Breast imagingCase Type
Nancy Sánchez Rubio1, Beatriz Lannegrand Menendez1, Estela Aguilar Navarro2, María José Ciudad Fernández1, Myriam Montes Fernández1, María Duque Muñoz1Patient
44 years, female
A 44-years-old woman with no significant past medical history and without recent breastfeeding presented with complaints about a 3-week history of left-breast inflammation and pain. At physical examination, left breast was enlarged with a hard mass in the upper quadrants suspicious of malignancy but without axillary lymphadenopathy.
A mammogram revealed a global asymmetry in the left breast. (Fig. 1).
Correlated ultrasound showed a hypoechoic irregular mass with no circumscribed margins, tubular extensions and some abnormal lymph nodes with diffuse cortical thickening. (Fig. 2).
MRI demonstrated enlargement and deformity of the left breast and a heterogeneous mass with little cystic areas. The kinetic map showed increased perfusion of the mass with rapid early contrast enhancement and plateau on the late phase. (Figs. 3-5).
These findings were suggestive of malignancy, therefore a core needle biopsy (CNB) of the lesion and lymph node were performed. Histopathology showed empty cystic vacuoles within lobulocentric granulomas. The vacuoles were surrounded by a rim of neutrophils and a well-defined granuloma composed of histiocytes and multinucleated giant cells. The Ziehl, Gram and PAS were negative. The final diagnosis was cystic neutrophilic granulomatous mastitis (CNGM). Lymph node biopsy was negative for malignancy. (Fig. 6).
The patient was treated with antibiotics (ciprofloxacin) and steroids without clinical improvement.
A new MRI after four months revealed a radiological worsening with an increase of the cystic areas within the mass with restricted diffusion, compatible with abscessing of the mass and the presence of a cutaneous fistulous tract of which the culture was also negative. (Figs. 7-9).
The culture of the fistulous content was also negative. The patient underwent new treatment with methotrexate, and there was a significant clinical improvement after two weeks.
Granulomatous mastitis (GM) is an uncommon, chronic benign inflammatory condition with a variety of causes including infections (bacterial, fungal, mycobacterial), sarcoidosis, autoimmune process and idiopathic. [1-4]
Idiopathic granulomatous mastitis or granulomatous lobular mastitis (GLM) is a GM of unknown aetiology characterised by sterile non-necrotising lobulocentric granulomas. The diagnosis of GLM is made by exclusion of other causes of granulomatous lesions and histological findings. [2,3]
A distinct histological pattern of GLM termed CNGM has been described recently and seems to be associated with gram-positive coryneform bacilli. The species most frequently found are the lipophilic Corynebacterium Kroppenstedtii. [5-9]
The clinical and radiological presentation of CNGM are similar to idiopathic GLM and usually mimic malignancy.
Patients are young parous women of reproductive age with a history of lactation and are more likely to be Hispanic. 
GNGM usually presents as a palpable mass combined with signs of inflammation or malignancy.

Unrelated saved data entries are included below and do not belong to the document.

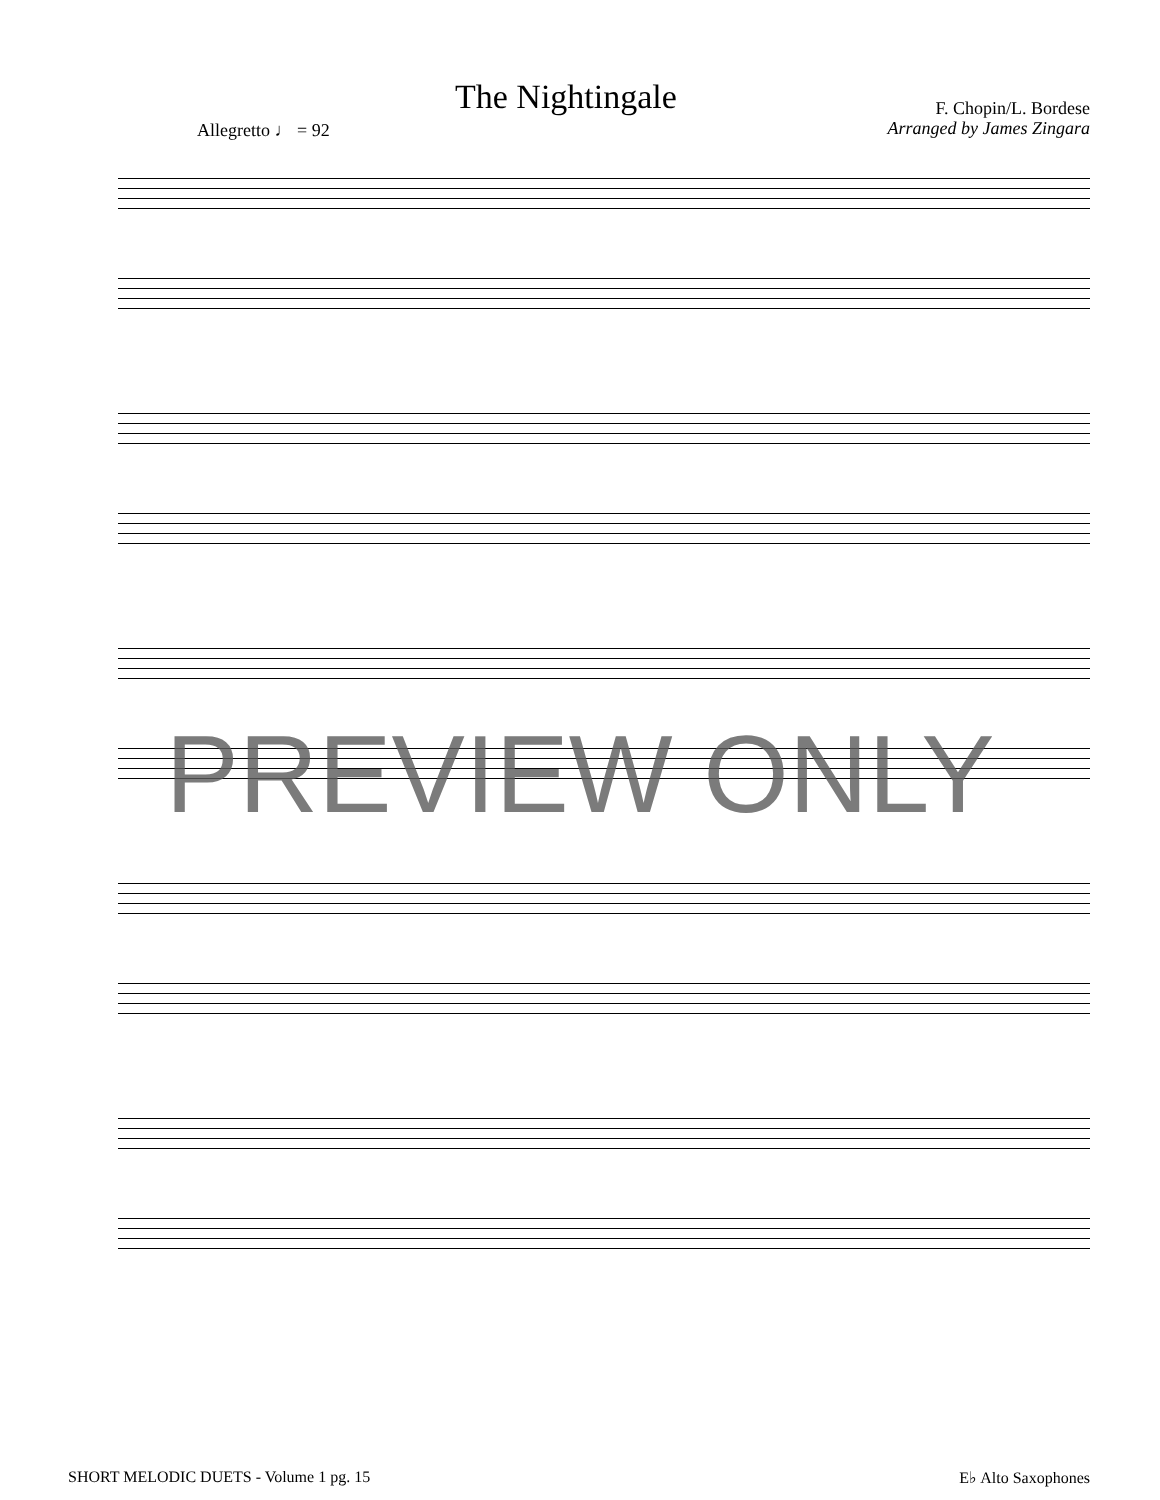The Nightingale
F. Chopin/L. Bordese
Arranged by James Zingara
Allegretto ♩ = 92
PREVIEW ONLY
SHORT MELODIC DUETS - Volume 1 pg. 15 E♭ Alto Saxophones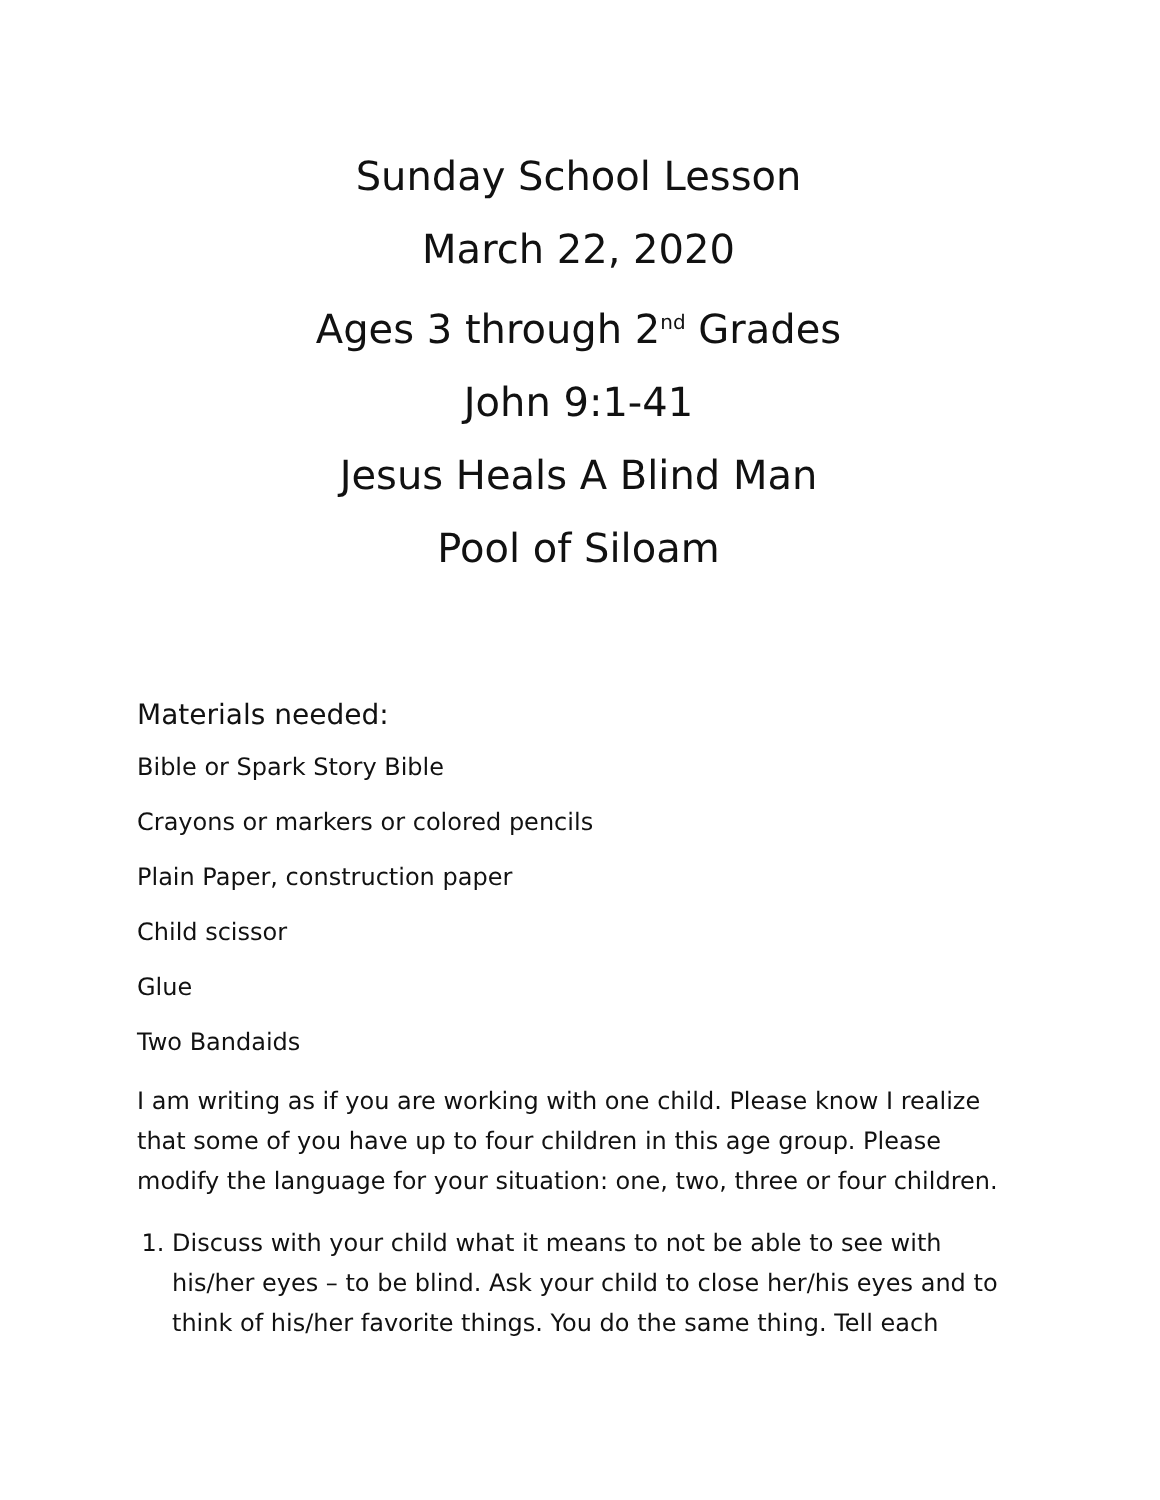Sunday School Lesson
March 22, 2020
Ages 3 through 2<sup>nd</sup> Grades
John 9:1-41
Jesus Heals A Blind Man
Pool of Siloam
Materials needed:
Bible or Spark Story Bible
Crayons or markers or colored pencils
Plain Paper, construction paper
Child scissor
Glue
Two Bandaids
I am writing as if you are working with one child. Please know I realize that some of you have up to four children in this age group. Please modify the language for your situation: one, two, three or four children.
1. Discuss with your child what it means to not be able to see with his/her eyes – to be blind. Ask your child to close her/his eyes and to think of his/her favorite things. You do the same thing. Tell each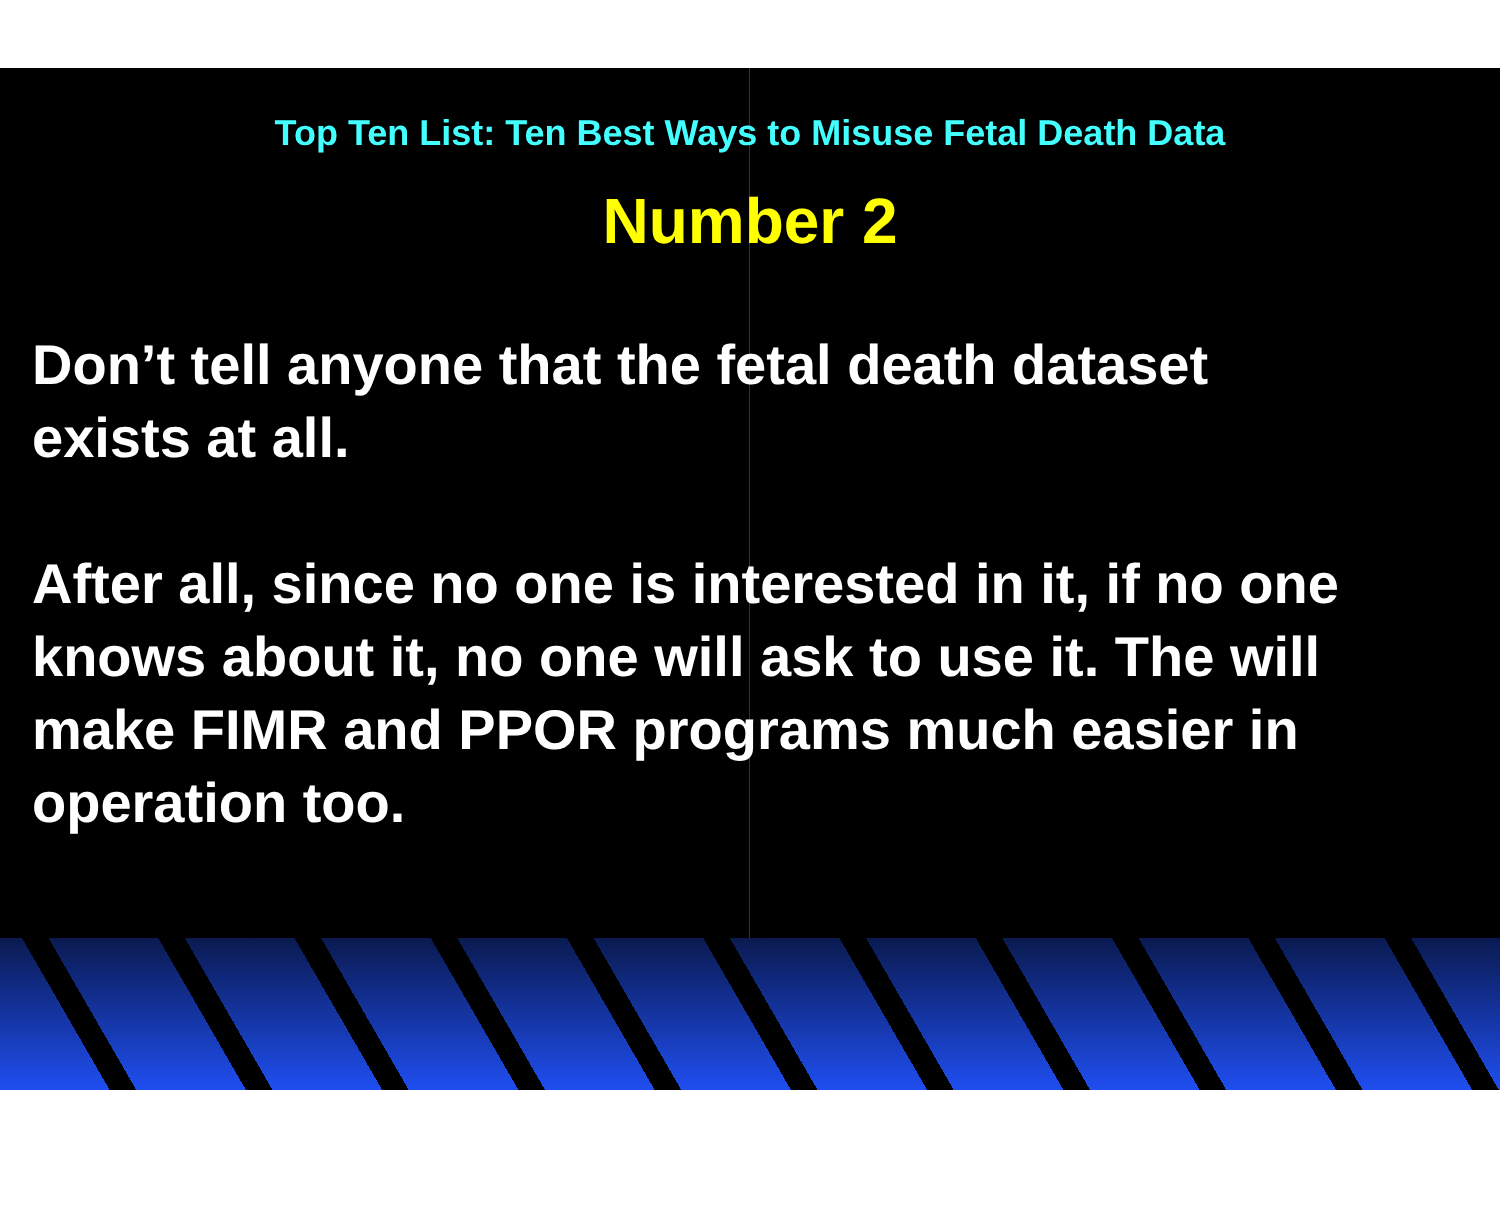Top Ten List: Ten Best Ways to Misuse Fetal Death Data
Number 2
Don’t tell anyone that the fetal death dataset
exists at all.
After all, since no one is interested in it, if no one
knows about it, no one will ask to use it. The will
make FIMR and PPOR programs much easier in
operation too.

Mammography usually shows an asymmetric density or irregular mass without microcalcifications. Ultrasound findings include irregular hypoechoic lesions with fluid collection or tubular structures. [7,8]
MRI can show a heterogeneously enhancing mass or rim-enhancing lesions that may also show segmental or regional non-mass enhancement associated. The masses may have ill or well-circumscribed margin and oval or irregular shape. The majority of the lesions demonstrate restricted diffusion and T2 hyperintensity that represents oedema. The kinetic analysis usually shows progressive or plateau pattern of enhancement. MRI may be useful when mammography and ultrasound are inconclusive, to monitor the evolution and to assess the extent of the disease. [3,4,10]
All imaging modalities can reveal accompanying findings like parenchymal oedema, skin thickening, nipple retraction, and lymphadenopathy.
These radiological and clinical imaging findings are non-specific and suspicious of malignancy, therefore a CNB must be done to rule out malignancy.
Histology is characterised by lobulocentric granulomas with mixed inflammation and clear vacuoles lined by neutrophils within granulomas. These vacuoles that represent dissolved lipid show a thin rim of neutrophils that are surrounded by histiocytes, lymphocytes, plasma cells and Langhans giant cells forming granulomas. The cystic vacuoles are not present in all granulomas. Bacteria may be identified in only 1 or 2 vacuoles and never outside of the vacuoles. [5,6,7,8,9]
The histologic and microbiologic identification of Corynebacteria in patients with CNGM can be difficult because the number is often very low and limited to the cystic vacuoles. [7,8]
There is no consensus for the treatment and patients are usually treated with a combination of antibiotics, steroids, and surgery. The recognition of this histologic pattern in a CNB sample and its possible association with Corynebacterium infection, despite the negative result of histologic and microbiologic studies, may help guide treatment. [7,8]
Written informed patient consent for publication has been obtained.